__Activity__:
Return, from the lines below, each one that includes the word "controller".

=== Dataset entries ===

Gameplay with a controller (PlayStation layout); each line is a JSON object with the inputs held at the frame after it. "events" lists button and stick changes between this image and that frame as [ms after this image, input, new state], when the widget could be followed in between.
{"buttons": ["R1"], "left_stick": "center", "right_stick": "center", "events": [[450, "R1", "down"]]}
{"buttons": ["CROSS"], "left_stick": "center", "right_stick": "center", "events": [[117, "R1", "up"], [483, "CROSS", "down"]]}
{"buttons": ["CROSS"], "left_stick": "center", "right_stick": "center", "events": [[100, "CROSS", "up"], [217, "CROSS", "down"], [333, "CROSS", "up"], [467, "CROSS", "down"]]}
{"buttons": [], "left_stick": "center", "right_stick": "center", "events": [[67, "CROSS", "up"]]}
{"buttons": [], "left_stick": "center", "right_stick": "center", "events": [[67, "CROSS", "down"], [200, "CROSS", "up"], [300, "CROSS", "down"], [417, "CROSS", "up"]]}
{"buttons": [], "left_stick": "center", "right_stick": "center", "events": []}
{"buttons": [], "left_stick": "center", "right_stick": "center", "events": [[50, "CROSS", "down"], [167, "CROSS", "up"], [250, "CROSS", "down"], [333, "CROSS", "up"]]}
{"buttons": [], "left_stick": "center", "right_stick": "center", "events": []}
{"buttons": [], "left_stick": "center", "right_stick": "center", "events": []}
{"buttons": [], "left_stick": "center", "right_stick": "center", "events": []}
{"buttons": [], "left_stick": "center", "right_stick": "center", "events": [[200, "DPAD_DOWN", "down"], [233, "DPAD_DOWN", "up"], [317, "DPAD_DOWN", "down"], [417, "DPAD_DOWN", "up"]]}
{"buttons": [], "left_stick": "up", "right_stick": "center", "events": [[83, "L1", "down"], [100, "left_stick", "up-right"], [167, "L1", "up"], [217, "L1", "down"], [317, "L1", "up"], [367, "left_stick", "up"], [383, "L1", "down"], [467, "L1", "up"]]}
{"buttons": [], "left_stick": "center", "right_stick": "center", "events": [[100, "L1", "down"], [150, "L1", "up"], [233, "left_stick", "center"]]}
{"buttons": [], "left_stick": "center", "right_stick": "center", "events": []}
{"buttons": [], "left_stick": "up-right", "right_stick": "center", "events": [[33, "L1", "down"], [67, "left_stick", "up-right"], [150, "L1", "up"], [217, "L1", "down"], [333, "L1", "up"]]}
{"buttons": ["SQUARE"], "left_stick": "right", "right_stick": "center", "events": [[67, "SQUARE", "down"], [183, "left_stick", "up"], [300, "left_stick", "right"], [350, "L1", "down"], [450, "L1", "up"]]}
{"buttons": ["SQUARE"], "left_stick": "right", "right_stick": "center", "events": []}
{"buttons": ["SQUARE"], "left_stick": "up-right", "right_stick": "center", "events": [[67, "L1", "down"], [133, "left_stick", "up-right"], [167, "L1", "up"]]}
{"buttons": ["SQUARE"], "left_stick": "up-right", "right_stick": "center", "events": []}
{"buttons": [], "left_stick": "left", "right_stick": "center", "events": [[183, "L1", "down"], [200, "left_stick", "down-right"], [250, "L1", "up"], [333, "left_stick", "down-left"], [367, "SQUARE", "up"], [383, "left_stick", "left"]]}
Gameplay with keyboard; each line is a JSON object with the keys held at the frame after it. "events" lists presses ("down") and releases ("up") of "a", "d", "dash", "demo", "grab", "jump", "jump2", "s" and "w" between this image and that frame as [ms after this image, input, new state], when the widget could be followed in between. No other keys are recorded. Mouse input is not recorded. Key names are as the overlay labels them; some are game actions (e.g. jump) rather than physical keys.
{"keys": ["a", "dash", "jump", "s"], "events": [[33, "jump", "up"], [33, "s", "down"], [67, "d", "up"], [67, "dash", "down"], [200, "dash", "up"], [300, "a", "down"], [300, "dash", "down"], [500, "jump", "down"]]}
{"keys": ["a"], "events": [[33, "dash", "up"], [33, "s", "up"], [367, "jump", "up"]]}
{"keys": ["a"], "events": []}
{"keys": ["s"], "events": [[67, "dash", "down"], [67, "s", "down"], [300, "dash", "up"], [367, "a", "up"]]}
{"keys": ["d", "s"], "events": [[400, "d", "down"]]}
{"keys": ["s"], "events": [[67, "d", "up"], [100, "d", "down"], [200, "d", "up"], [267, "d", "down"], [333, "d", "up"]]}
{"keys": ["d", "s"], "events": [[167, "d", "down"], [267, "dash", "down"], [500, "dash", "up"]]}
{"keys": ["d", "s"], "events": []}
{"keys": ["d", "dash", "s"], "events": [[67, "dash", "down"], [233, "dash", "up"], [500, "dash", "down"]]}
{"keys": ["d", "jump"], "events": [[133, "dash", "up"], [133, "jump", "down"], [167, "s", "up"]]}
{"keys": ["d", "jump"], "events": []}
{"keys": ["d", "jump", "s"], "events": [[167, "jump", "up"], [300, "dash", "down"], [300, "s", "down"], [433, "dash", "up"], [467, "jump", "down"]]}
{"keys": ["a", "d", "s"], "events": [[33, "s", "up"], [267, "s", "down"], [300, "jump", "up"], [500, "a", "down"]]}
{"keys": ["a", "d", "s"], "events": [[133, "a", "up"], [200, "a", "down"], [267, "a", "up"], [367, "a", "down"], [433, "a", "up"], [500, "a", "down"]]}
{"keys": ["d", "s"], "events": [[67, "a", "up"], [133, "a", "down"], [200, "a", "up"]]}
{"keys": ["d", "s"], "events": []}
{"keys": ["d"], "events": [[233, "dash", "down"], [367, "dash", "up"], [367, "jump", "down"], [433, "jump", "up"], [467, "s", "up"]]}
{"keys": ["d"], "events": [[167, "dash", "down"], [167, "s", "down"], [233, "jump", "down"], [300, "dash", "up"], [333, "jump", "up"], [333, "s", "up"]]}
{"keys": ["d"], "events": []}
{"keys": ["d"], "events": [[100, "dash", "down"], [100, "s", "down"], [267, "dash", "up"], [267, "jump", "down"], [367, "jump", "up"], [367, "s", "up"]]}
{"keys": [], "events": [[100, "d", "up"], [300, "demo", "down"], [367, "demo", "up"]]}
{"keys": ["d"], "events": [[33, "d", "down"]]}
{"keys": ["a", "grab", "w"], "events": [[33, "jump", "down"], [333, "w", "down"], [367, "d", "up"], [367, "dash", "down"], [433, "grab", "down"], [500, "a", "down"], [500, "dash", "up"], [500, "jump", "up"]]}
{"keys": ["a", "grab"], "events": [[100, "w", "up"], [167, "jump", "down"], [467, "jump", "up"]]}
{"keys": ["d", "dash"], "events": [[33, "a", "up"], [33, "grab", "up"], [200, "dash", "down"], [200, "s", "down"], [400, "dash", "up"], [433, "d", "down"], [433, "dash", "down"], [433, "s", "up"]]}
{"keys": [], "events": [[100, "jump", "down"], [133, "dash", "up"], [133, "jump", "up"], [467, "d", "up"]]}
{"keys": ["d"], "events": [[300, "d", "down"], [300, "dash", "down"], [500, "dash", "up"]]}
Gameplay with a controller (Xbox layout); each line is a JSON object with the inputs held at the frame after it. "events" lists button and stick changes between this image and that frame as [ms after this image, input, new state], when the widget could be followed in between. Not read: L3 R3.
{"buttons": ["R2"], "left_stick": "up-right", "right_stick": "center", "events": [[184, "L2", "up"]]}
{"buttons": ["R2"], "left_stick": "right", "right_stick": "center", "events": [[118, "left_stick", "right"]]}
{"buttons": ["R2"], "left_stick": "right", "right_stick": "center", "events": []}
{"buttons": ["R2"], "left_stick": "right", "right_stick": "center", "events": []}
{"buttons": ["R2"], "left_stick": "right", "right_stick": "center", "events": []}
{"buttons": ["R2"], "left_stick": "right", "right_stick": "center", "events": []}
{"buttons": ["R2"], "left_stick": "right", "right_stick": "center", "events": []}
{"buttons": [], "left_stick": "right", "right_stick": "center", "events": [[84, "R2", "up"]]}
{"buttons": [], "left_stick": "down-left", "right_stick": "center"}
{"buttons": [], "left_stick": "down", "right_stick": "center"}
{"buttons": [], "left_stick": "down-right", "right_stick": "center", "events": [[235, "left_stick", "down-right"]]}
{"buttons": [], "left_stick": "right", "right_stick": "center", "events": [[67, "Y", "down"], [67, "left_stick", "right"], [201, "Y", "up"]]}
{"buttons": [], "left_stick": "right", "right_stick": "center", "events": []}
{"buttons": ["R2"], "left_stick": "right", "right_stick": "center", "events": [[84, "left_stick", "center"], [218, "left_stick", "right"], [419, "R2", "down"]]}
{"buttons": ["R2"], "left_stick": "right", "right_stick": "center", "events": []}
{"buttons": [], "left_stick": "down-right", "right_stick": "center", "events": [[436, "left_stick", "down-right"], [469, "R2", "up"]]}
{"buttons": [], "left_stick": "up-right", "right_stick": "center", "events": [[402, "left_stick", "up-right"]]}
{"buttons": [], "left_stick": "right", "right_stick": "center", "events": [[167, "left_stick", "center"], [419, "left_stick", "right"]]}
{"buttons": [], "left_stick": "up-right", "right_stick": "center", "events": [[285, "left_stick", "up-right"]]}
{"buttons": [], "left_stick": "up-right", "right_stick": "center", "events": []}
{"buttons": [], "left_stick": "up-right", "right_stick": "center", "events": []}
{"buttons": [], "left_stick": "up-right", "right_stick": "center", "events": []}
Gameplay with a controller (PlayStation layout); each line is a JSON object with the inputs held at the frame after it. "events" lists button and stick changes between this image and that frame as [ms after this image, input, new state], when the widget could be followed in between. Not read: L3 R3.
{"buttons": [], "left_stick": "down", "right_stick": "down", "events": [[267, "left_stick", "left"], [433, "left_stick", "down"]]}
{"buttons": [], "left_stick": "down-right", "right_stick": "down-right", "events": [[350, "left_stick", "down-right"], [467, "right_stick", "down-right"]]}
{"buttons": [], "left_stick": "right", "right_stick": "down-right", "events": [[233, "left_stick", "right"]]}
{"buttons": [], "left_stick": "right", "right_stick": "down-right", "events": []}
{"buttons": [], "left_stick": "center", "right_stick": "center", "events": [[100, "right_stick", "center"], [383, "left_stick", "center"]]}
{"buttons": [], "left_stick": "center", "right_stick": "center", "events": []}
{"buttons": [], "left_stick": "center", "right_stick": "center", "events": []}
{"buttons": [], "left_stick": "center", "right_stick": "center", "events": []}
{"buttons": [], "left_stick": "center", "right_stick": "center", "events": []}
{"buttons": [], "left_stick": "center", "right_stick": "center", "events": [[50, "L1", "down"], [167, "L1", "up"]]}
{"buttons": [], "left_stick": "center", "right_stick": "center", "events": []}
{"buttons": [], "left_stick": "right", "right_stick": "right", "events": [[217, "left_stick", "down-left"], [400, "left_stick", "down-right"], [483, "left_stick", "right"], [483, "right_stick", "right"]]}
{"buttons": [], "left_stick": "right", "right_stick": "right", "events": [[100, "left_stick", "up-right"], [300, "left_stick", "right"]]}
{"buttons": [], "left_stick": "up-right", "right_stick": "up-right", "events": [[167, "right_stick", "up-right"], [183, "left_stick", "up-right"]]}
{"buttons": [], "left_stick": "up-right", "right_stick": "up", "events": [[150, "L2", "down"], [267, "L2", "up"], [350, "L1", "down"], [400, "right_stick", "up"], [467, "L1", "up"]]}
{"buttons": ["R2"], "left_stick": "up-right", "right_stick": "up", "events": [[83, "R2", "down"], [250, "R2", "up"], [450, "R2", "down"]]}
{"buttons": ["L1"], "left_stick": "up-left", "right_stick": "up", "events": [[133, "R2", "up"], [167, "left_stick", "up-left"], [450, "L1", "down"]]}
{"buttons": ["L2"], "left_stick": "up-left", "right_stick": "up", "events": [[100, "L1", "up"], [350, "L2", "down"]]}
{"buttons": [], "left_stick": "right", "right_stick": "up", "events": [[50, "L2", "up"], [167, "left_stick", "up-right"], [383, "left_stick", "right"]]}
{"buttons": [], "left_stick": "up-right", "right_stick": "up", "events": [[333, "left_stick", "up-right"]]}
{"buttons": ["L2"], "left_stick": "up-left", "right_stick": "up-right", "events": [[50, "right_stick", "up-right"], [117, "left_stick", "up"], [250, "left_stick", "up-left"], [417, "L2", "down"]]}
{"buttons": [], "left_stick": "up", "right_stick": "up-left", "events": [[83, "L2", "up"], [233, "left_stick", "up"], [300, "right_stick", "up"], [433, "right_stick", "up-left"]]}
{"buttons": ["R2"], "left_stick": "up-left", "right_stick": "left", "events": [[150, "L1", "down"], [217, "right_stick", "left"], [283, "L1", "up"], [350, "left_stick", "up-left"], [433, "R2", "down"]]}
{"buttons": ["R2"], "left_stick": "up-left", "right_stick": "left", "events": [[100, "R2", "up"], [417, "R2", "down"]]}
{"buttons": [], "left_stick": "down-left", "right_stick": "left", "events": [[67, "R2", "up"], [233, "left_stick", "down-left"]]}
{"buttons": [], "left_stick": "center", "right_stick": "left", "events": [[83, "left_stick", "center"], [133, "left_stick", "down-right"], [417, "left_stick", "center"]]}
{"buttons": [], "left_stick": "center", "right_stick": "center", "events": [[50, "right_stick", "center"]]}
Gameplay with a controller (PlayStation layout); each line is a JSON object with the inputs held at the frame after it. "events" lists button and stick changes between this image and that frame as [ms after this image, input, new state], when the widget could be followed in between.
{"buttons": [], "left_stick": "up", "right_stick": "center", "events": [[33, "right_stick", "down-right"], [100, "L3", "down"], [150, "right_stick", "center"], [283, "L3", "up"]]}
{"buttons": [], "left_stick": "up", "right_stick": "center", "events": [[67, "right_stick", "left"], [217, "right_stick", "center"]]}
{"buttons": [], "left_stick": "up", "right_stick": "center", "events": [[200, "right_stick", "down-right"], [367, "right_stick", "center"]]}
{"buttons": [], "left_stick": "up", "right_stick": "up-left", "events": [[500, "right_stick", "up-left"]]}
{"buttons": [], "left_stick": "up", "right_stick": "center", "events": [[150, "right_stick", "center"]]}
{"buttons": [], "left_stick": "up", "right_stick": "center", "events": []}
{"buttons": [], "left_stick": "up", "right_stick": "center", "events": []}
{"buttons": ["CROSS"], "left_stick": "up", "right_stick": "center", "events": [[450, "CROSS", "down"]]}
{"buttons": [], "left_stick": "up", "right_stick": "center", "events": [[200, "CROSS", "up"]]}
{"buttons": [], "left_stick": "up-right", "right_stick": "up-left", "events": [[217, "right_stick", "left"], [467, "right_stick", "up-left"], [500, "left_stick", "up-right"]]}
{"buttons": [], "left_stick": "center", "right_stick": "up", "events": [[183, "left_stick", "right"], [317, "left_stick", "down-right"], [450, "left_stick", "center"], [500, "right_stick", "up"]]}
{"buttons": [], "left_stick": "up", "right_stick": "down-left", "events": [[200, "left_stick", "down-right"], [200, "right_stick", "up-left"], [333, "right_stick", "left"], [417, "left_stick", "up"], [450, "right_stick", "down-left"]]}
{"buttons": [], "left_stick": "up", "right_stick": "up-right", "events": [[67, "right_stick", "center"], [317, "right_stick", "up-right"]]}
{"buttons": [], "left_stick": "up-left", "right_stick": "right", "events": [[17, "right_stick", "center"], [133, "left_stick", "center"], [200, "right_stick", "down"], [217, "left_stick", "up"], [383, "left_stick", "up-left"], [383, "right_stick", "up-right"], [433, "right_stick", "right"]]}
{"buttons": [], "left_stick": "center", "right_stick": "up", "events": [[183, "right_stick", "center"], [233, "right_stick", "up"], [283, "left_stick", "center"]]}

===

__Exercise response__:
Gameplay with a controller (PlayStation layout); each line is a JSON object with the inputs held at the frame after it. "events" lists button and stick changes between this image and that frame as [ms after this image, input, new state], when the widget could be followed in between.
Gameplay with a controller (Xbox layout); each line is a JSON object with the inputs held at the frame after it. "events" lists button and stick changes between this image and that frame as [ms after this image, input, new state], when the widget could be followed in between. Not read: L3 R3.
Gameplay with a controller (PlayStation layout); each line is a JSON object with the inputs held at the frame after it. "events" lists button and stick changes between this image and that frame as [ms after this image, input, new state], when the widget could be followed in between. Not read: L3 R3.
Gameplay with a controller (PlayStation layout); each line is a JSON object with the inputs held at the frame after it. "events" lists button and stick changes between this image and that frame as [ms after this image, input, new state], when the widget could be followed in between.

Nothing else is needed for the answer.